You will want to make the same impact as the women before you. You
will be frustrated by not one ceiling but a few above you and by the fact
that the only holes in it are pigeon-shaped. Don’t be disheartened. Be
angry. And know that you’re anger is justified because in the words of
Toni Morrison: “Anger is better”. As long as it is inspiring you to invoke
change don’t feel as if you are fulfilling some cookie cutter stereotype.
Reserve your right to rage. Be angry and be damn proud to be.
“she’s been dead so long
closed in silence so long
she doesn’t know the sound
of her own voice”
16 years and 353 days – You are on the bus scrolling through facebook
and something sublime happens. You are enraged by Sandra Bland’s
mural being defaced you can barely speak. Then from the deafening
silence, words start to come out: rhyme. From this great injustice a form
starts to emerge: poetry. Suddenly you find yourself writing everyday. It’s
less like writing in the mechanical, structured way you have known it in
school textbooks. No – it’s more appearing before your eyes and forming
in your mouth before you can even think about it. You are not thinking
but your emotions and your life are exploding onto a blank canvas. A
blank piece of paper. And you have found freedom – a type at least. Even
if you can’t always control the way you are feeling and the things that are
happening to you at least you can write about them. At least, you have a
record of the injustices committed against you and others like you. At
least you have a record of your truths. At least, even if you are vocally
silent about your pain, the black ink on the page won’t be.
“let her be born
let her be born
& handled warmly”
17 and a day – You stand up behind a mic with a bright light shining right
in your face. You can barely see who you are talking to but all you know
is this stage is a safe space. And anything you want to say you can. Here
you can speak for every coloured girl who has considered suicide when
the rainbow was enuf. For every coloured girl has ever doubted her
beauty. For every coloured girl who has ever questioned her blackness.

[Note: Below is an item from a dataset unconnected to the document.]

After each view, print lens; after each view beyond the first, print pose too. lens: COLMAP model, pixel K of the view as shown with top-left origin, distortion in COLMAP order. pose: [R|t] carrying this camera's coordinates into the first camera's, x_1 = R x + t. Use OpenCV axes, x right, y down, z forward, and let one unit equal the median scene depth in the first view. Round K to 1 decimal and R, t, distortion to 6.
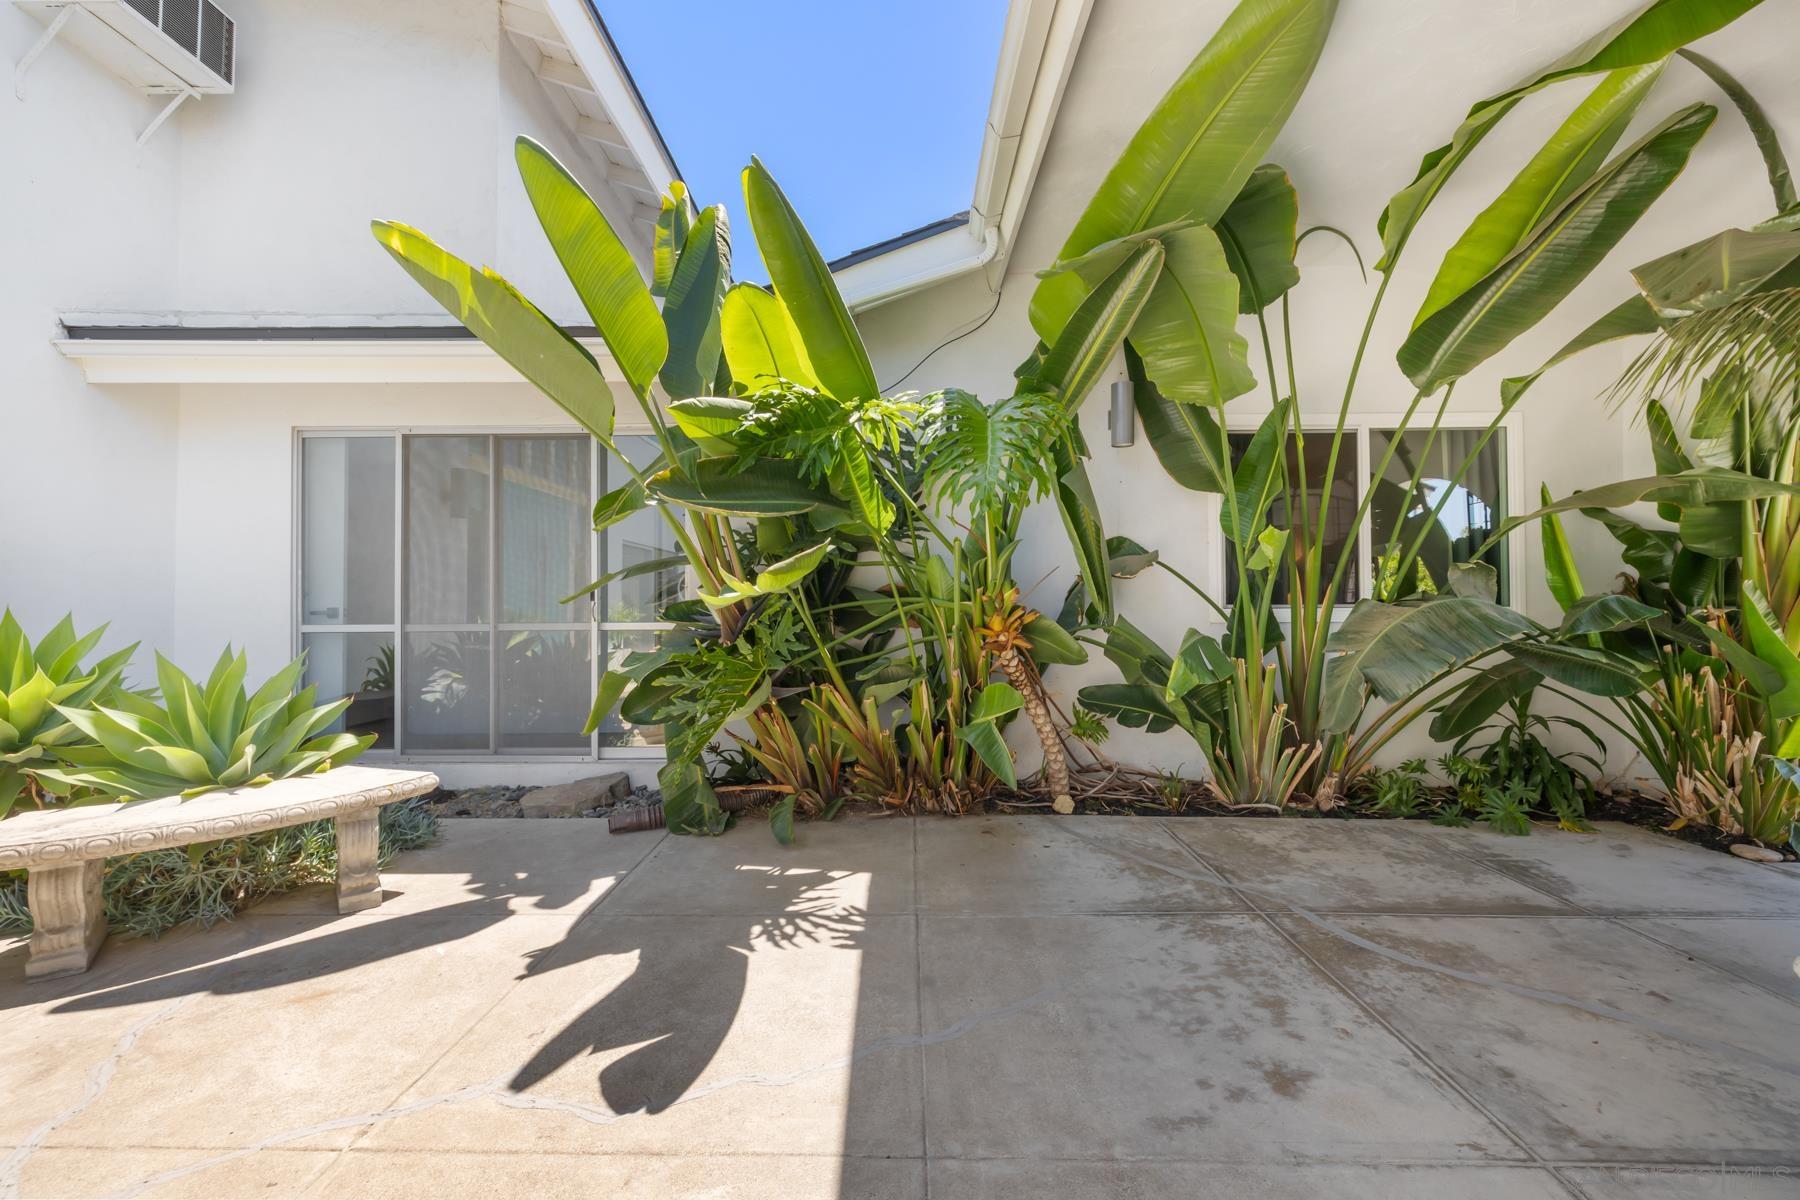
lens RADIAL K [[789.3, 0, 856.3], [0, 789.3, 603.5], [0, 0, 1]] dist [-0.000510, -0.000287]
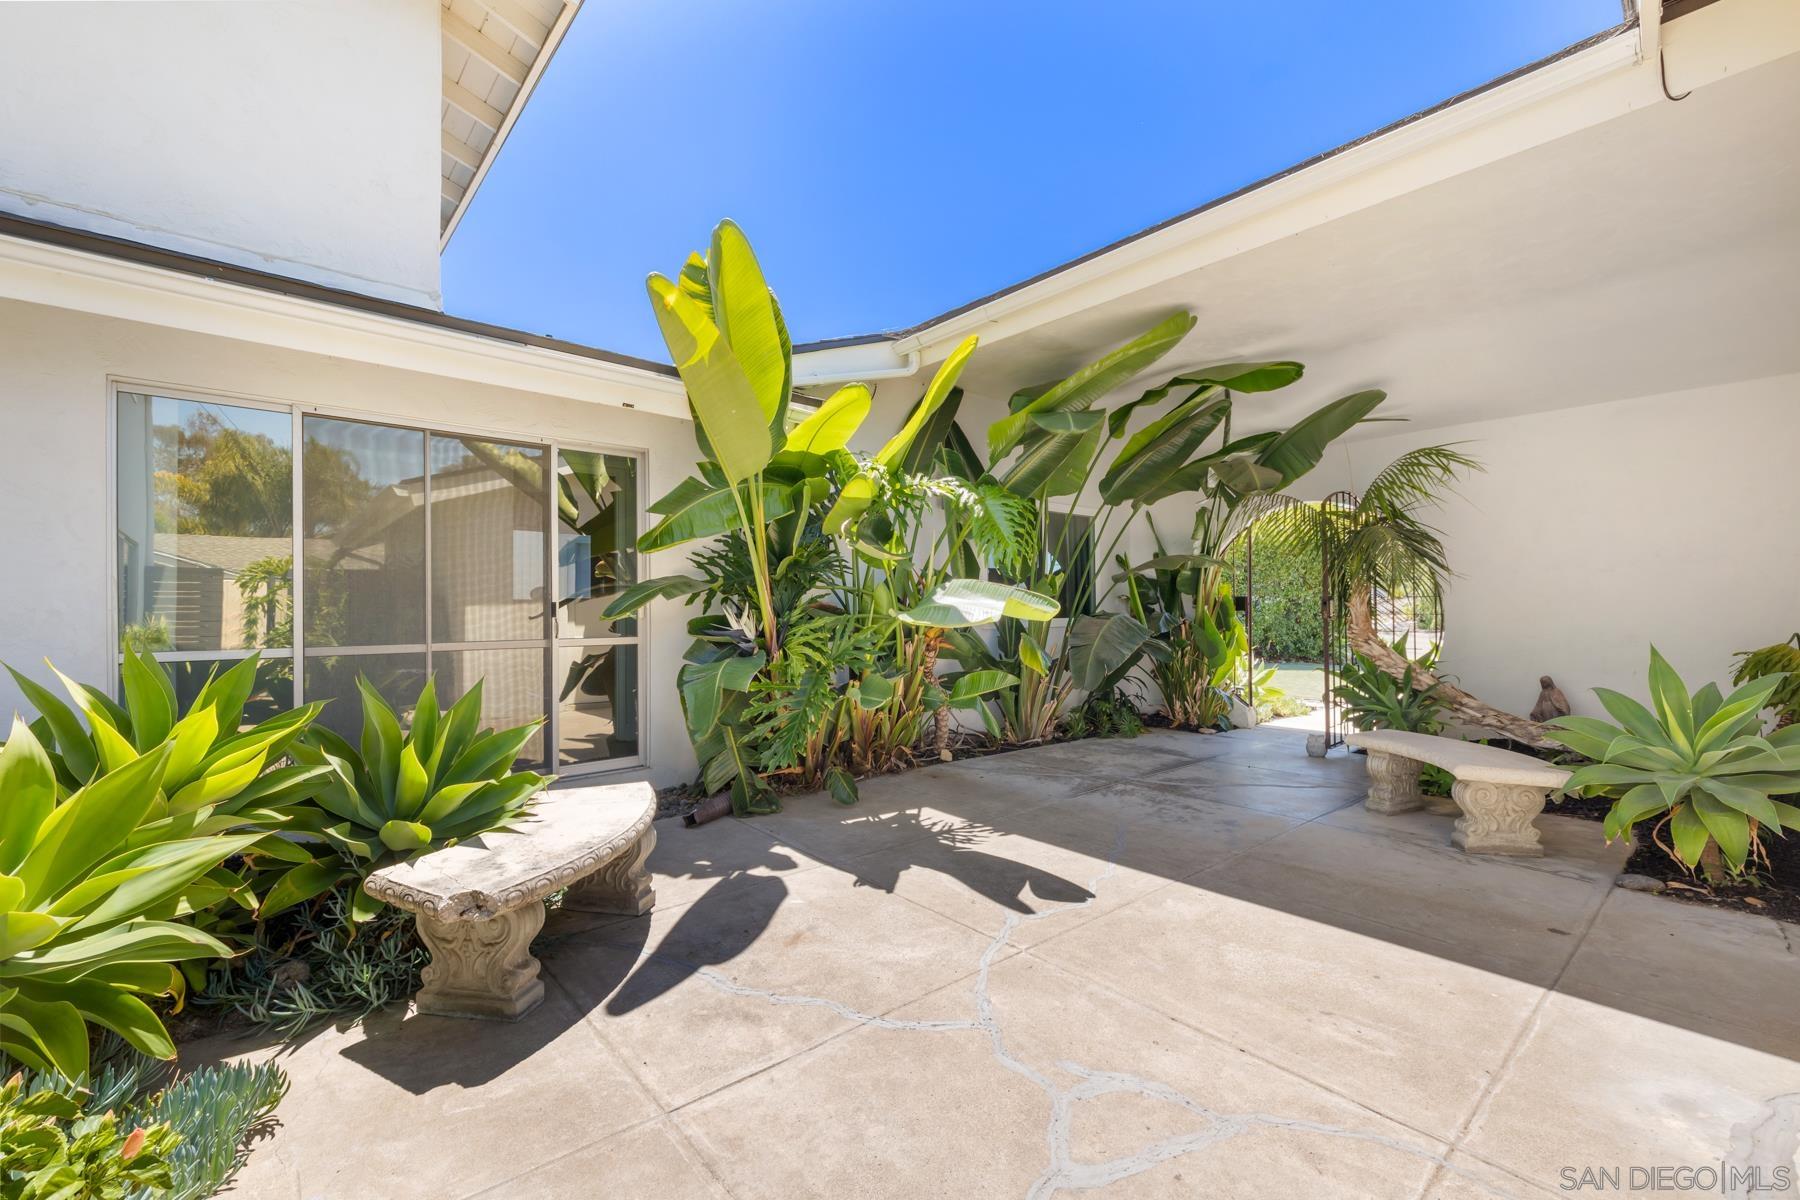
lens RADIAL K [[813.7, 0, 893.1], [0, 813.7, 623.8], [0, 0, 1]] dist [-0.000643, 0.000157]
pose [[0.725674, -0.012207, 0.687930, -1.215750], [0.002515, 0.999883, 0.015090, -0.017824], [-0.688034, -0.009220, 0.725620, -0.034762]]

For every coloured girl who has wished at some point that she was not a
coloured girl. The poem ends, the private space you have made for
yourself onstage is pierced and as you sit back down people smile at you
and applaud. You feel heard. You feel acknowledged. You feel
recognised. And above all you realise that even if others won’t always let
you feel free, the written word and speech will always allow you to be.
Jasmine Jones is a 17-year-old theatre student who has a passion for words, art and the rhythms of spoken word and alternative 90s hip-hop. At college and in her spare time, she enjoys performing her own writing and the writing of others. Follow her on twitter: @twicemilitant.
Reblogged this on movingblack and commented:
Home. Where we come from frames everything we see later, everywhere we go. Whether we liked home or not, whether we’re aware of it or not.
The recourse to reading this young poet talks about totes reminds me of my childhood and adolescence. Different authors, soothing the same pain.
If anyone’s never witnessed me explain why I’ve never dated anyone more than 3 years older than me or won’t go to ‘school uniform’ themed parties, ’13’ says it beautifully. I’m pretty sure the first 20 men who asked for my phone number were all at least 10 years older than me. It reminds me of my innocence with the first few, when I wasn’t sure why they enjoyed a brief conversation so much that they’d like a second one. I still remember the revulsion mixed with fear I felt at the sight of men obviously in their late 40s slowing their cars down to chirpse me and my school-uniform clad friends.
Having said that, growing up as a black girl was great training for becoming a black traveller! The writer, Jasmine Jones, articulates the home I first travelled from.
It’s rare the day when somebody else articulates my feelings or thoughts better than I do, but I’m grateful when they do. Thanks for writing Jasmine.
Wonderful article – and only 17 too!
I resonate with so much that has been written here. Seriously, young black women would benefit from reading this.